#### Input material

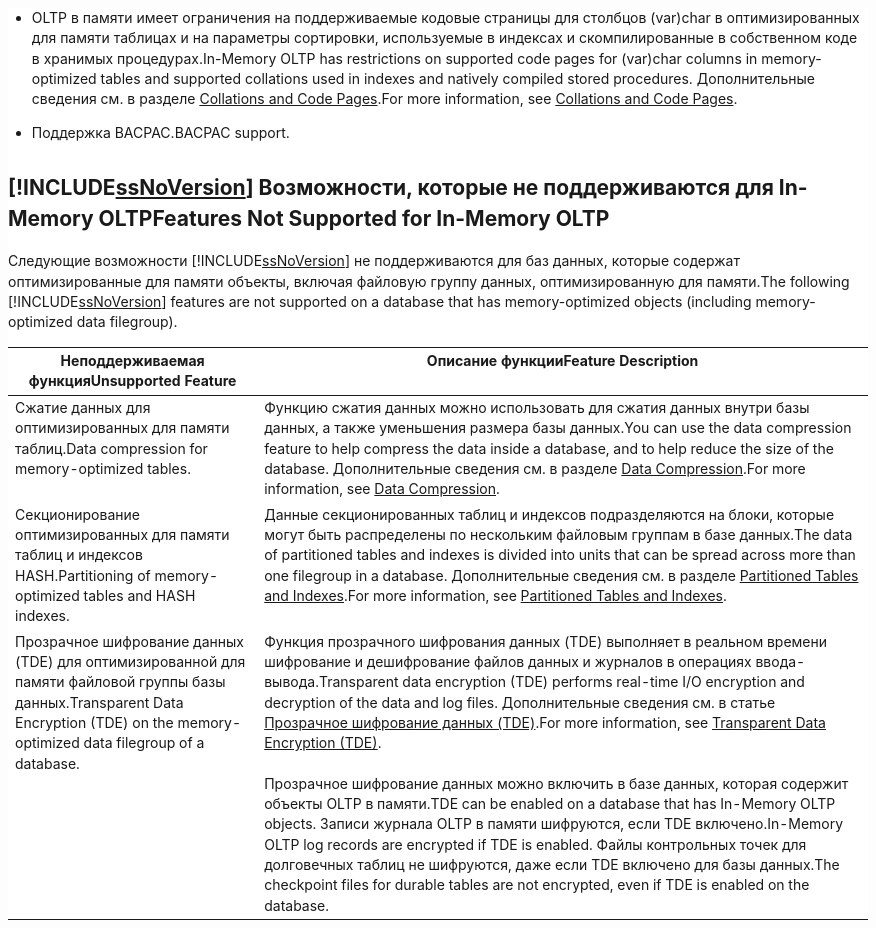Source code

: -   <span data-ttu-id="c5c28-151">OLTP в памяти имеет ограничения на поддерживаемые кодовые страницы для столбцов (var)char в оптимизированных для памяти таблицах и на параметры сортировки, используемые в индексах и скомпилированные в собственном коде в хранимых процедурах.</span><span class="sxs-lookup"><span data-stu-id="c5c28-151">In-Memory OLTP has restrictions on supported code pages for (var)char columns in memory-optimized tables and supported collations used in indexes and natively compiled stored procedures.</span></span> <span data-ttu-id="c5c28-152">Дополнительные сведения см. в разделе [Collations and Code Pages](../../database-engine/collations-and-code-pages.md).</span><span class="sxs-lookup"><span data-stu-id="c5c28-152">For more information, see [Collations and Code Pages](../../database-engine/collations-and-code-pages.md).</span></span>  
  
-   <span data-ttu-id="c5c28-153">Поддержка BACPAC.</span><span class="sxs-lookup"><span data-stu-id="c5c28-153">BACPAC support.</span></span>  
  
## <a name="ssnoversion-features-not-supported-for-in-memory-oltp"></a>[!INCLUDE[ssNoVersion](../../includes/ssnoversion-md.md)] <span data-ttu-id="c5c28-154">Возможности, которые не поддерживаются для In-Memory OLTP</span><span class="sxs-lookup"><span data-stu-id="c5c28-154">Features Not Supported for In-Memory OLTP</span></span>  
 <span data-ttu-id="c5c28-155">Следующие возможности [!INCLUDE[ssNoVersion](../../includes/ssnoversion-md.md)] не поддерживаются для баз данных, которые содержат оптимизированные для памяти объекты, включая файловую группу данных, оптимизированную для памяти.</span><span class="sxs-lookup"><span data-stu-id="c5c28-155">The following [!INCLUDE[ssNoVersion](../../includes/ssnoversion-md.md)] features are not supported on a database that has memory-optimized objects (including memory-optimized data filegroup).</span></span>  
  
|<span data-ttu-id="c5c28-156">Неподдерживаемая функция</span><span class="sxs-lookup"><span data-stu-id="c5c28-156">Unsupported Feature</span></span>|<span data-ttu-id="c5c28-157">Описание функции</span><span class="sxs-lookup"><span data-stu-id="c5c28-157">Feature Description</span></span>|  
|-------------------------|-------------------------|  
|<span data-ttu-id="c5c28-158">Сжатие данных для оптимизированных для памяти таблиц.</span><span class="sxs-lookup"><span data-stu-id="c5c28-158">Data compression for memory-optimized tables.</span></span>|<span data-ttu-id="c5c28-159">Функцию сжатия данных можно использовать для сжатия данных внутри базы данных, а также уменьшения размера базы данных.</span><span class="sxs-lookup"><span data-stu-id="c5c28-159">You can use the data compression feature to help compress the data inside a database, and to help reduce the size of the database.</span></span> <span data-ttu-id="c5c28-160">Дополнительные сведения см. в разделе [Data Compression](../data-compression/data-compression.md).</span><span class="sxs-lookup"><span data-stu-id="c5c28-160">For more information, see [Data Compression](../data-compression/data-compression.md).</span></span>|  
|<span data-ttu-id="c5c28-161">Секционирование оптимизированных для памяти таблиц и индексов HASH.</span><span class="sxs-lookup"><span data-stu-id="c5c28-161">Partitioning of memory-optimized tables and HASH indexes.</span></span>|<span data-ttu-id="c5c28-162">Данные секционированных таблиц и индексов подразделяются на блоки, которые могут быть распределены по нескольким файловым группам в базе данных.</span><span class="sxs-lookup"><span data-stu-id="c5c28-162">The data of partitioned tables and indexes is divided into units that can be spread across more than one filegroup in a database.</span></span> <span data-ttu-id="c5c28-163">Дополнительные сведения см. в разделе [Partitioned Tables and Indexes](../partitions/partitioned-tables-and-indexes.md).</span><span class="sxs-lookup"><span data-stu-id="c5c28-163">For more information, see [Partitioned Tables and Indexes](../partitions/partitioned-tables-and-indexes.md).</span></span>|  
|<span data-ttu-id="c5c28-164">Прозрачное шифрование данных (TDE) для оптимизированной для памяти файловой группы базы данных.</span><span class="sxs-lookup"><span data-stu-id="c5c28-164">Transparent Data Encryption (TDE) on the memory-optimized data filegroup of a database.</span></span>|<span data-ttu-id="c5c28-165">Функция прозрачного шифрования данных (TDE) выполняет в реальном времени шифрование и дешифрование файлов данных и журналов в операциях ввода-вывода.</span><span class="sxs-lookup"><span data-stu-id="c5c28-165">Transparent data encryption (TDE) performs real-time I/O encryption and decryption of the data and log files.</span></span> <span data-ttu-id="c5c28-166">Дополнительные сведения см. в статье [Прозрачное шифрование данных (TDE)](../security/encryption/transparent-data-encryption.md).</span><span class="sxs-lookup"><span data-stu-id="c5c28-166">For more information, see [Transparent Data Encryption &#40;TDE&#41;](../security/encryption/transparent-data-encryption.md).</span></span><br /><br /> <span data-ttu-id="c5c28-167">Прозрачное шифрование данных можно включить в базе данных, которая содержит объекты OLTP в памяти.</span><span class="sxs-lookup"><span data-stu-id="c5c28-167">TDE can be enabled on a database that has In-Memory OLTP objects.</span></span> <span data-ttu-id="c5c28-168">Записи журнала OLTP в памяти шифруются, если TDE включено.</span><span class="sxs-lookup"><span data-stu-id="c5c28-168">In-Memory OLTP log records are encrypted if TDE is enabled.</span></span> <span data-ttu-id="c5c28-169">Файлы контрольных точек для долговечных таблиц не шифруются, даже если TDE включено для базы данных.</span><span class="sxs-lookup"><span data-stu-id="c5c28-169">The checkpoint files for durable tables are not encrypted, even if TDE is enabled on the database.</span></span>|  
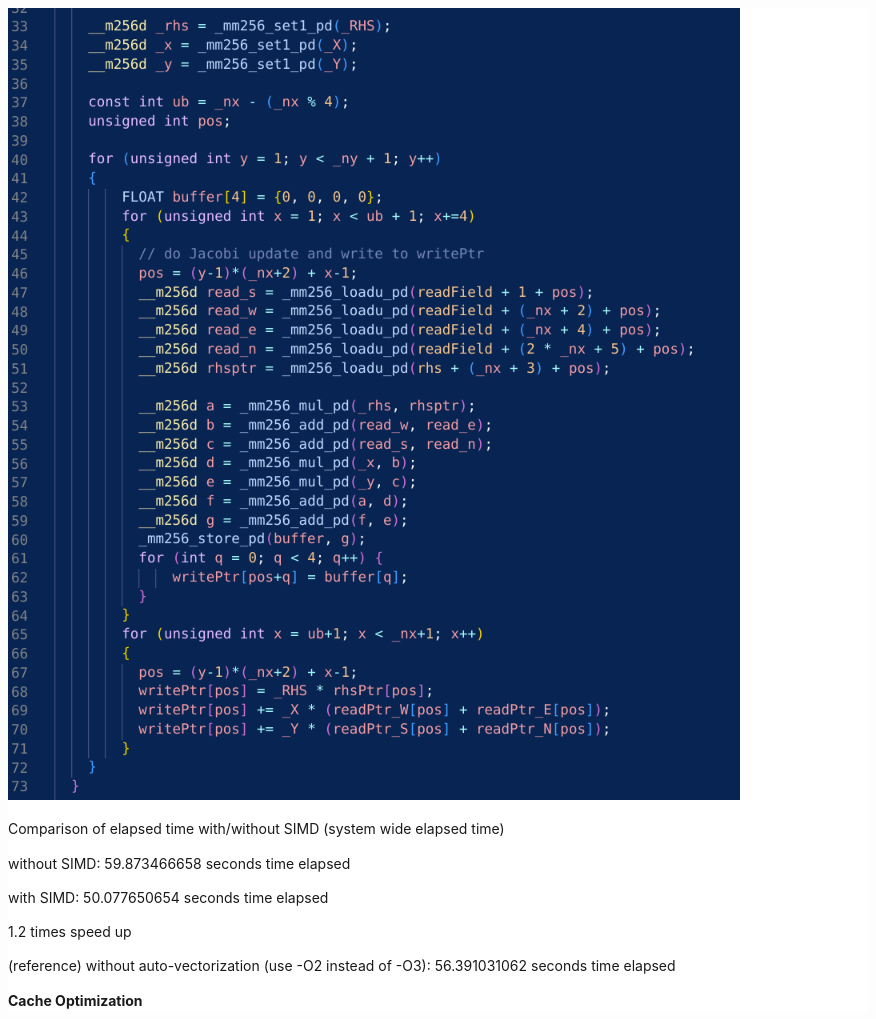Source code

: ![jacobi_simd](jacobi_simd.png)

Comparison of elapsed time with/without SIMD (system wide elapsed time)

without SIMD:   59.873466658 seconds time elapsed

with SIMD:      50.077650654 seconds time elapsed

1.2 times speed up

(reference)
without auto-vectorization (use -O2 instead of -O3): 56.391031062 seconds time elapsed

**Cache Optimization**
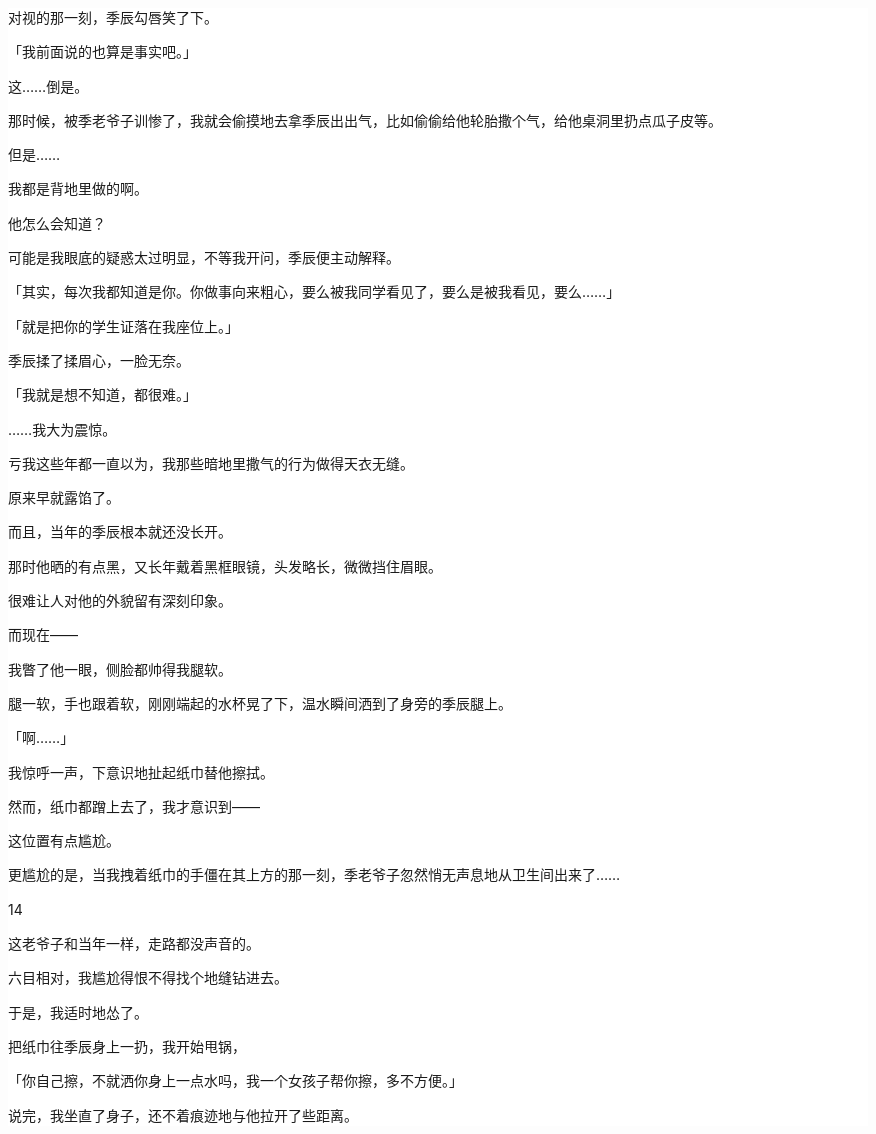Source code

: 对视的那一刻，季辰勾唇笑了下。

「我前面说的也算是事实吧。」

这……倒是。

那时候，被季老爷子训惨了，我就会偷摸地去拿季辰出出气，比如偷偷给他轮胎撒个气，给他桌洞里扔点瓜子皮等。

但是……

我都是背地里做的啊。

他怎么会知道？

可能是我眼底的疑惑太过明显，不等我开问，季辰便主动解释。

「其实，每次我都知道是你。你做事向来粗心，要么被我同学看见了，要么是被我看见，要么……」

「就是把你的学生证落在我座位上。」

季辰揉了揉眉心，一脸无奈。

「我就是想不知道，都很难。」

……我大为震惊。

亏我这些年都一直以为，我那些暗地里撒气的行为做得天衣无缝。

原来早就露馅了。

而且，当年的季辰根本就还没长开。

那时他晒的有点黑，又长年戴着黑框眼镜，头发略长，微微挡住眉眼。

很难让人对他的外貌留有深刻印象。

而现在——

我瞥了他一眼，侧脸都帅得我腿软。

腿一软，手也跟着软，刚刚端起的水杯晃了下，温水瞬间洒到了身旁的季辰腿上。

「啊……」

我惊呼一声，下意识地扯起纸巾替他擦拭。

然而，纸巾都蹭上去了，我才意识到——

这位置有点尴尬。

更尴尬的是，当我拽着纸巾的手僵在其上方的那一刻，季老爷子忽然悄无声息地从卫生间出来了……

14

这老爷子和当年一样，走路都没声音的。

六目相对，我尴尬得恨不得找个地缝钻进去。

于是，我适时地怂了。

把纸巾往季辰身上一扔，我开始甩锅，

「你自己擦，不就洒你身上一点水吗，我一个女孩子帮你擦，多不方便。」

说完，我坐直了身子，还不着痕迹地与他拉开了些距离。
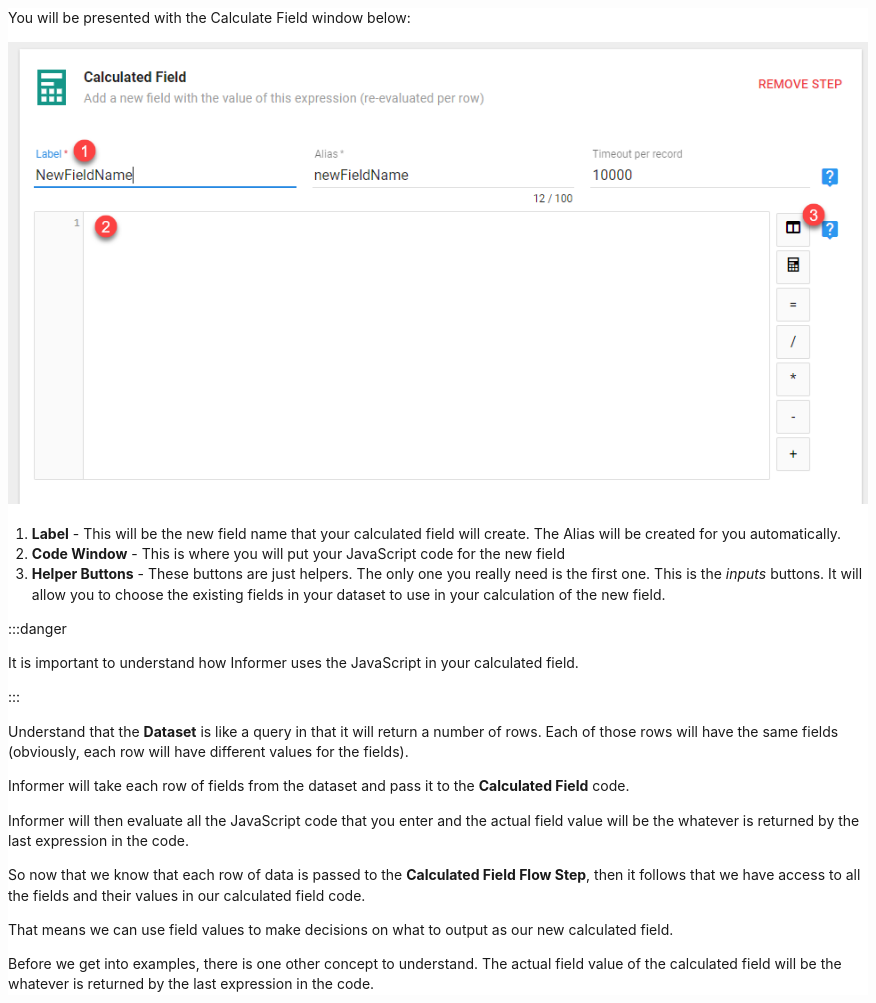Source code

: You will be presented with the Calculate Field window below:

![image-20200219102751668](images/CalcField_002.png)

1. **Label** - This will be the new field name that your calculated field will create. The Alias will be created for you automatically.
2. **Code Window** - This is where you will put your JavaScript code for the new field
3. **Helper Buttons** - These buttons are just helpers. The only one you really need is the first one. This is the _inputs_ buttons. It will allow you to choose the existing fields in your dataset to use in your calculation of the new field.

:::danger

It is important to understand how Informer uses the JavaScript in your calculated field.

:::

Understand that the **Dataset** is like a query in that it will return a number of rows. Each of those rows will have the same fields (obviously, each row will have different values for the fields).

Informer will take each row of fields from the dataset and pass it to the **Calculated Field** code.

Informer will then evaluate all the JavaScript code that you enter and the actual field value will be the whatever is returned by the last expression in the code.

So now that we know that each row of data is passed to the **Calculated Field Flow Step**, then it follows that we have access to all the fields and their values in our calculated field code.

That means we can use field values to make decisions on what to output as our new calculated field.

Before we get into examples, there is one other concept to understand. The actual field value of the calculated field will be the whatever is returned by the last expression in the code.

########

### Problem requirements:
Scan the data above; copy every line where "fields" appears.

### Written solution:
3. **Helper Buttons** - These buttons are just helpers. The only one you really need is the first one. This is the _inputs_ buttons. It will allow you to choose the existing fields in your dataset to use in your calculation of the new field.
Understand that the **Dataset** is like a query in that it will return a number of rows. Each of those rows will have the same fields (obviously, each row will have different values for the fields).
Informer will take each row of fields from the dataset and pass it to the **Calculated Field** code.
So now that we know that each row of data is passed to the **Calculated Field Flow Step**, then it follows that we have access to all the fields and their values in our calculated field code.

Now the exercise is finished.